Environment scaling (more diverse agentic training environments) drives consistent benchmark gains; Qwen claims results generalize to unseen out-of-domain environments.
Available soon via Alibaba Cloud Model Studio API; no pricing or latency figures published yet.
Hacker News Comment Review
The main practical concern: Qwen3.7-Max is proprietary and API-only through Alibaba Cloud, with no US hyperscaler partnership, making production adoption harder for US-based teams.

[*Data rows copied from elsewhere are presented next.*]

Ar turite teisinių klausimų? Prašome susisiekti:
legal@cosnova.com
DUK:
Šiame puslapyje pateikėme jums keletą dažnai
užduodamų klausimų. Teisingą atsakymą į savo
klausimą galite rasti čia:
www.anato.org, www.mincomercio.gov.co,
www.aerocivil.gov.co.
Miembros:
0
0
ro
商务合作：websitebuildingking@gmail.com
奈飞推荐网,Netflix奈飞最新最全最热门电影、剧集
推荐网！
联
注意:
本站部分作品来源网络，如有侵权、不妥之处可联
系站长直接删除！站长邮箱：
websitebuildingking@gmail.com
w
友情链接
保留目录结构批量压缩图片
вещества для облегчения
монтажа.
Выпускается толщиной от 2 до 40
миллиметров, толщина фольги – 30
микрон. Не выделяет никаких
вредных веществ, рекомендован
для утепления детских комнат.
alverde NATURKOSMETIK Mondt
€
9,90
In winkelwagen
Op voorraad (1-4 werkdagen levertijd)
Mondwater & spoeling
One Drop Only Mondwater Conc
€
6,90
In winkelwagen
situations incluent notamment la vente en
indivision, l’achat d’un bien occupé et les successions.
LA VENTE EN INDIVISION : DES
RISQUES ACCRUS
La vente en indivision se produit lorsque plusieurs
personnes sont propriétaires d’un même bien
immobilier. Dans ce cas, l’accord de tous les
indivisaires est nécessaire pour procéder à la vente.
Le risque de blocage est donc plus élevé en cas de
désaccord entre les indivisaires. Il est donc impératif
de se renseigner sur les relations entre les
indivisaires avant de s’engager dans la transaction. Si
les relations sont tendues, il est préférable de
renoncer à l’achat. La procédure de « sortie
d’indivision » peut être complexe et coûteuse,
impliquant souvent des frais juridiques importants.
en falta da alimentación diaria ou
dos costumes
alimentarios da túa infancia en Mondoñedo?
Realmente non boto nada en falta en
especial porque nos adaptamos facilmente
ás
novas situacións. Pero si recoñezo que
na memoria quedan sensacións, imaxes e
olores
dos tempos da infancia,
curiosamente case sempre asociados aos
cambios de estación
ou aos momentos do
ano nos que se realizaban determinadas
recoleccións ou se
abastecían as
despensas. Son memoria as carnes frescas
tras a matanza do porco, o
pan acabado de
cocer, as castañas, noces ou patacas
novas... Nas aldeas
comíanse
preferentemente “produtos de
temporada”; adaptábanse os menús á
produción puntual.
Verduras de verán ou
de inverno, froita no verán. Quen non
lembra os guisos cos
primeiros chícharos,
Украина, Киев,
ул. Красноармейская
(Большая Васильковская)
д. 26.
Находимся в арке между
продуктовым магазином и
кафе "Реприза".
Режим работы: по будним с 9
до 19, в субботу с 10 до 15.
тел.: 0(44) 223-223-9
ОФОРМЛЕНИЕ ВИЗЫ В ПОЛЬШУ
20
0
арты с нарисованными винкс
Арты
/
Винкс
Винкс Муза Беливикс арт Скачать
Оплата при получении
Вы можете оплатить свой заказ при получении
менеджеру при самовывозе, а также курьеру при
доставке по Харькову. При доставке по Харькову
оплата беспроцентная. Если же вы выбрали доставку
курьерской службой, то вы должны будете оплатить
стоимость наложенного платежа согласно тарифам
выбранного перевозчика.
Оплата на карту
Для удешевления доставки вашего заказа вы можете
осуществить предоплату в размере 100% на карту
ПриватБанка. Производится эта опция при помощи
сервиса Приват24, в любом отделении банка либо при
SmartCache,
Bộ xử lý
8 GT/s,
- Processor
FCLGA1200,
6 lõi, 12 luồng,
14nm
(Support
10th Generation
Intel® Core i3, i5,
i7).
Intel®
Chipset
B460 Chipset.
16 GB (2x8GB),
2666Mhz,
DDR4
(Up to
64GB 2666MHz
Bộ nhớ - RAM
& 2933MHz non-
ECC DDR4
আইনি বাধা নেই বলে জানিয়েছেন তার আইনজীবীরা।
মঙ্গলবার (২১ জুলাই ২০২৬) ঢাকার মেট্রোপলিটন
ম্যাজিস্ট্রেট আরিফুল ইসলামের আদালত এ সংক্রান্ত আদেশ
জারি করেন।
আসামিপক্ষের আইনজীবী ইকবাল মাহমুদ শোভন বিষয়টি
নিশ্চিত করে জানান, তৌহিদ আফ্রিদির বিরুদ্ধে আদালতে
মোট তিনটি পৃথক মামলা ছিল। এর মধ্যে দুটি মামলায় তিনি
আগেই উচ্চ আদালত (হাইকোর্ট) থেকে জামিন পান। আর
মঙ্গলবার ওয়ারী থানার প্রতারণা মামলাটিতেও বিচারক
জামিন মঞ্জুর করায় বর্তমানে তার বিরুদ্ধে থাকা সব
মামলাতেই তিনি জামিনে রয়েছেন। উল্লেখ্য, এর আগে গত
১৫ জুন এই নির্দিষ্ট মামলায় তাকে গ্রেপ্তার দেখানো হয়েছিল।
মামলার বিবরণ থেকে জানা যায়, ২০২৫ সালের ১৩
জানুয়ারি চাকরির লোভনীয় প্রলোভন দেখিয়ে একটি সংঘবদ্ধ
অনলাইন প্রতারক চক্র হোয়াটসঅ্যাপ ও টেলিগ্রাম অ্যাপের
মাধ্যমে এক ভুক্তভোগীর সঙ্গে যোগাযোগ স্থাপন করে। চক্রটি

Commenters flagged benchmark cherry-picking: comparisons use Opus-4.6 and other older versions rather than the latest competitor releases, a pattern across recent Qwen launches.
Community interest is high in open-weight releases at the 60-150B range (e.g., 122B, 397B), with local users already reporting solid results running Qwen 3.6 27B on consumer hardware like a Tesla P40.
Notable Comments
@tekacs: Wants a US-domiciled API option via a major hyperscaler for production use; notes the asymmetry with US model access policies.
@XCSme: Pricing and latency still unpublished at announcement time.